Projeto de deputada Marta Costa (PSD-SP) quer proibir diversidade sexual em publicidade infantil

quarta-feira, 21 de abril de 2021 0 comentários

Publicidade sobre homossexualidade não afeta crianças negativamente

Um projeto que proíbe a diversidade sexual em publicidade infantil avança na Alesp (Assembleia Legislativa do Estado de São Paulo) e acende o alerta de entidades de defesa dos direitos de gays e lésbicas. De autoria da deputada Marta Costa (PSD), o texto pode ser votado nesta quinta-feira (22).

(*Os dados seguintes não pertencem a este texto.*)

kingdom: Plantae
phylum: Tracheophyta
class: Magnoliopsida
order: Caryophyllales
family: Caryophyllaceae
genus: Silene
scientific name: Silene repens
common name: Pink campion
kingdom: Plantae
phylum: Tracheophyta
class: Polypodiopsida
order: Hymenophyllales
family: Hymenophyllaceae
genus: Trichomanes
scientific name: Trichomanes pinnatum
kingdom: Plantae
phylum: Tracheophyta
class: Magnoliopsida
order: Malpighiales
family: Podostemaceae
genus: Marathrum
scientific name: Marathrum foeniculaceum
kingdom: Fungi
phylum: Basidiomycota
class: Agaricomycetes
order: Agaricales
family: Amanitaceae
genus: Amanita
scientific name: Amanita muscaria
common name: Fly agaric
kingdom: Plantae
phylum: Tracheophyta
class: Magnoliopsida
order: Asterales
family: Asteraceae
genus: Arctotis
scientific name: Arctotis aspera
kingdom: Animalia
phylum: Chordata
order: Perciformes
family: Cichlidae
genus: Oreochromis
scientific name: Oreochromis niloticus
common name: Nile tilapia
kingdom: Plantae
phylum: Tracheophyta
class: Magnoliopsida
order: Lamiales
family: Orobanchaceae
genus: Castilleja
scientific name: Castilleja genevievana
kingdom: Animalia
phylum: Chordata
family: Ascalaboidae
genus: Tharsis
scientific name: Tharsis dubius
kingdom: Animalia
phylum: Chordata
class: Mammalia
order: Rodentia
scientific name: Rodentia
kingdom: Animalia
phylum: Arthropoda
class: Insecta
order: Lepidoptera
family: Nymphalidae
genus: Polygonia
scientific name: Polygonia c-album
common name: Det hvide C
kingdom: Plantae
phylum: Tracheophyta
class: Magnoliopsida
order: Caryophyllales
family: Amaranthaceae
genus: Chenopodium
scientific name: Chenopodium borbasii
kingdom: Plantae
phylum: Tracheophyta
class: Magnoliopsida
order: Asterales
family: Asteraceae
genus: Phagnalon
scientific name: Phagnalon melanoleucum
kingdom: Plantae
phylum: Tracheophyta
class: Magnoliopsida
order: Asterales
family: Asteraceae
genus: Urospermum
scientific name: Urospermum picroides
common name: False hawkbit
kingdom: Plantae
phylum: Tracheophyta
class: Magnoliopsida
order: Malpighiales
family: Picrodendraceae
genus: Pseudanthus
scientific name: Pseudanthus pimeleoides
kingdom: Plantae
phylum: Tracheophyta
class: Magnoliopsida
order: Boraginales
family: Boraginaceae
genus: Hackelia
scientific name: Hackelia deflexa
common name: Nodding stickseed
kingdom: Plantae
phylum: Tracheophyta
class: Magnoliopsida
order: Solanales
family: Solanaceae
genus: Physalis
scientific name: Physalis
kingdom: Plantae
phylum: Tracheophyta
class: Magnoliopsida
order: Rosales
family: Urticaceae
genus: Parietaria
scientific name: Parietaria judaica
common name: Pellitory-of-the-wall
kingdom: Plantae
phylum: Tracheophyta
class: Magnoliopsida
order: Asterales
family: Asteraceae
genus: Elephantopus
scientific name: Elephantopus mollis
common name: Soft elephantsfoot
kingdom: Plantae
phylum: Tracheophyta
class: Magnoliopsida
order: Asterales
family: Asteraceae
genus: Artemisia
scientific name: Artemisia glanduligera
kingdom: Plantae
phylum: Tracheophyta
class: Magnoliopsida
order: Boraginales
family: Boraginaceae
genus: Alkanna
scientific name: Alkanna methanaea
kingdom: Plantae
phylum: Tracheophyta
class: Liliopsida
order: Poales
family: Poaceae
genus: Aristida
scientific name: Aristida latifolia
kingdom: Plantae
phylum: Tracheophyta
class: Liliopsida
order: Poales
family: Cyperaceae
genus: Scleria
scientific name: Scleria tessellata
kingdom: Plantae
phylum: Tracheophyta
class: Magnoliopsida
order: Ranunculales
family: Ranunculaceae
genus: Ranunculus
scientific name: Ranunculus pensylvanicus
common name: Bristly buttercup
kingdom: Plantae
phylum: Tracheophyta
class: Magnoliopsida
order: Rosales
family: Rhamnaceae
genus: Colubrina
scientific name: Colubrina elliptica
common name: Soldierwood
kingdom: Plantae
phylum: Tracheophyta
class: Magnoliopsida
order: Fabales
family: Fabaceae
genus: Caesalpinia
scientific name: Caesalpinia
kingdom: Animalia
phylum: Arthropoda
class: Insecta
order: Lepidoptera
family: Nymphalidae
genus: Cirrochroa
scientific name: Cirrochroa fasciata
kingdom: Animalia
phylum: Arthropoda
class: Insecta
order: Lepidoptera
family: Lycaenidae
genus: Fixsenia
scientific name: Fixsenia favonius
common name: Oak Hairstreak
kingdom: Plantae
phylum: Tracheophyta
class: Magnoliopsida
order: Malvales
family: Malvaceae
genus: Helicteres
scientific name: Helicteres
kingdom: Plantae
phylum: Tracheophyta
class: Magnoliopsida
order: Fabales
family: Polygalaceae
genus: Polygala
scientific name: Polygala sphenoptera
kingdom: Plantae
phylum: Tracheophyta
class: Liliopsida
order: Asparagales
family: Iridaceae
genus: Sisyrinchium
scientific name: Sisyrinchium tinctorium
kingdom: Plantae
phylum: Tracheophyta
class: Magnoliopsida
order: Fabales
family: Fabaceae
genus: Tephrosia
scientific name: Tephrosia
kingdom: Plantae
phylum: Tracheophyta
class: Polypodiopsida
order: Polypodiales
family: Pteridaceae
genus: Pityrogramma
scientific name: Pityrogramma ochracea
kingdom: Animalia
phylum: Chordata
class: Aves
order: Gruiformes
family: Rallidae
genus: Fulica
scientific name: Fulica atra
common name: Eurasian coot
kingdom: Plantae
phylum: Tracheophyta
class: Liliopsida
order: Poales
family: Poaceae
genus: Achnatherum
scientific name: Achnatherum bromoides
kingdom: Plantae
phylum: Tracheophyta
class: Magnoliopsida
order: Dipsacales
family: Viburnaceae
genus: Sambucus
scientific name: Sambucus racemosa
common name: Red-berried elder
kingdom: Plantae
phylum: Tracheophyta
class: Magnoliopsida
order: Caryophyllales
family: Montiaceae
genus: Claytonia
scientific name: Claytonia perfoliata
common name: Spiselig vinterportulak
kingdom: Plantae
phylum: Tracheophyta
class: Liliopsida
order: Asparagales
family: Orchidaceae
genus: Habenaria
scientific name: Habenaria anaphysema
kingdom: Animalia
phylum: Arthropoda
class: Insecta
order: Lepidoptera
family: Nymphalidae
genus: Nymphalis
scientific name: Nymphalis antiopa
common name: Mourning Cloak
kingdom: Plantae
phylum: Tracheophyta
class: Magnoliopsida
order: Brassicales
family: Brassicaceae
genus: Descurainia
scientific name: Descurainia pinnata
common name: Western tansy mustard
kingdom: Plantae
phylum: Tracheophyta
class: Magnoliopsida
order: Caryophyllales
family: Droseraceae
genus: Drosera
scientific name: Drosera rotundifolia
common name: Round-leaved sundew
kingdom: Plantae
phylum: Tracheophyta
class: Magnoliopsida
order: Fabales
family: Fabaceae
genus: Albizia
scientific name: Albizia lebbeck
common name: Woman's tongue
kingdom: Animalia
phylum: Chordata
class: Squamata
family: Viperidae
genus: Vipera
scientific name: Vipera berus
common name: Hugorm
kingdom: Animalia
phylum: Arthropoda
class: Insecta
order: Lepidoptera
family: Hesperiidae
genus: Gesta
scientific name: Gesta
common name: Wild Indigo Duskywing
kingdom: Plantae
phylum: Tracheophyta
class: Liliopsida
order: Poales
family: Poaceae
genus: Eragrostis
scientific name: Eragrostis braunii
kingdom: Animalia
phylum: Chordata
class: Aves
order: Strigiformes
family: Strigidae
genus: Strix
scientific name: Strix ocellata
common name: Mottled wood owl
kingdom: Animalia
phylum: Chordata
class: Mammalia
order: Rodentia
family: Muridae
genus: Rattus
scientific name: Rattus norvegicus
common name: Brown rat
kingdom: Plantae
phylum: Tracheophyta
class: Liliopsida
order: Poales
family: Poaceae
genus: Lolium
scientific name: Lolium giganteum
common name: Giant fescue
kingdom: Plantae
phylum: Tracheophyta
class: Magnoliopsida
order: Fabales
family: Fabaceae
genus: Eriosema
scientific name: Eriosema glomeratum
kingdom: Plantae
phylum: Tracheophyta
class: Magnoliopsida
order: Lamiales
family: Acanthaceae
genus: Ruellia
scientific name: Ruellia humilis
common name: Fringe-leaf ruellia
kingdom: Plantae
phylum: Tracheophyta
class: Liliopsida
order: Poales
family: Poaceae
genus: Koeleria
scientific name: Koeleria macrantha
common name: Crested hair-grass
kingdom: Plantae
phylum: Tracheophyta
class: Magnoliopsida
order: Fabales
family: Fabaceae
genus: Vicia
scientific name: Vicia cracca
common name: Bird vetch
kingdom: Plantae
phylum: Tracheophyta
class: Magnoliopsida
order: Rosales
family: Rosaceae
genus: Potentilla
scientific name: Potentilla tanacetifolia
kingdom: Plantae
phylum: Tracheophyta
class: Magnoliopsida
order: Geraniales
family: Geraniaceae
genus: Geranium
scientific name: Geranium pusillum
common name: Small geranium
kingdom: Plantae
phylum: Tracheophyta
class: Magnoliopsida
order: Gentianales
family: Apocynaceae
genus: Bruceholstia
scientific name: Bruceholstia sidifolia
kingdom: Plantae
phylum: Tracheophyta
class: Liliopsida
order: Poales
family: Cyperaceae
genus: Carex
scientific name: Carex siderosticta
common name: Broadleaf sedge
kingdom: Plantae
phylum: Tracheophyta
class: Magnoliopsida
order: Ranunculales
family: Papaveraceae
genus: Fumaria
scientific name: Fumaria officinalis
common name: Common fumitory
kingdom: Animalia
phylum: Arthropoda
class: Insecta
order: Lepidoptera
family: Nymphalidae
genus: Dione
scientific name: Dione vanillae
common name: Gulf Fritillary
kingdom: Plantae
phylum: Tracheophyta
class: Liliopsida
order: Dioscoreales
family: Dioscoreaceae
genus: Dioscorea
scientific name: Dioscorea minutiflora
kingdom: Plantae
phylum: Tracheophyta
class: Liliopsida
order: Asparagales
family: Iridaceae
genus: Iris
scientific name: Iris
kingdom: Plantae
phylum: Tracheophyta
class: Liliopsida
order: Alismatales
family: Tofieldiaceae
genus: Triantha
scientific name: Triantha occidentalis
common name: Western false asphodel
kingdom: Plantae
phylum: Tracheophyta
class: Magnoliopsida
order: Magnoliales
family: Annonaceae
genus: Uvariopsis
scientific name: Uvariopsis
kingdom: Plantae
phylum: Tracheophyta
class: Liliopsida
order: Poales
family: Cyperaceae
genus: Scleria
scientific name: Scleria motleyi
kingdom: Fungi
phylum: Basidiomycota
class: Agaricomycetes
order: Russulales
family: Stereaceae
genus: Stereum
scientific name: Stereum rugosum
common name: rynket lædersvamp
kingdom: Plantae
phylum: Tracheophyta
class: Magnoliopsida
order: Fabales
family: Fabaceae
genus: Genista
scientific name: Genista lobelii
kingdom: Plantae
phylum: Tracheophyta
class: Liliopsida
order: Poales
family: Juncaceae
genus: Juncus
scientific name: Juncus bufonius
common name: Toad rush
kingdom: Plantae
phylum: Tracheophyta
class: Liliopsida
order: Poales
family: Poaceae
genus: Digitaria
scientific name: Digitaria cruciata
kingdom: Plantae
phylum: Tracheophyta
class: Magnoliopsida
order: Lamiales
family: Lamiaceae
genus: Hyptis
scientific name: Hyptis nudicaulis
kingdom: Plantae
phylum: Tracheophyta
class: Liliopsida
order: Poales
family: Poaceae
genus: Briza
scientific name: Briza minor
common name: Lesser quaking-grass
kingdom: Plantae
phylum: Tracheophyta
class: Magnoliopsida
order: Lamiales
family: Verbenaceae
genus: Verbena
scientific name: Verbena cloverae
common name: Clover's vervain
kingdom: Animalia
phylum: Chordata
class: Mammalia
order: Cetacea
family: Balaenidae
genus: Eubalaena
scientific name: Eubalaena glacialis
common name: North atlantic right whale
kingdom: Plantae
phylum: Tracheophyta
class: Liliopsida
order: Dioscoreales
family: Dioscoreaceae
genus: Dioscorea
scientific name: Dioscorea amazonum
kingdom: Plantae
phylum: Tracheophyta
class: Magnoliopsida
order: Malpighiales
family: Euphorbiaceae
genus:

O projeto veda qualquer publicidade que contenha "alusão a preferências sexuais e movimentos sobre diversidade sexual relacionado a crianças" em território estadual. A justificativa considera que a comunicação "indiscriminada" sobre o tema gera "desconforto emocional a inúmeras famílias" e que crianças não têm capacidade de discernimento para lidarem com questões sexuais.
"É nossa intenção limitar a veiculação da publicidade que incentive o consumidor do nosso estado a práticas danosas", diz o texto, que determina que empresas ligadas a atividade publicitária se adaptem à norma 30 dias a partir da data da publicação da lei, caso seja aprovada.
Entidades como a OAB (Ordem dos Advogados do Brasil) e a Abap (Associação Brasileira de Agências de Publicidade) se manifestaram contrárias ao texto, alegando inconstitucionalidade, discriminação e censura.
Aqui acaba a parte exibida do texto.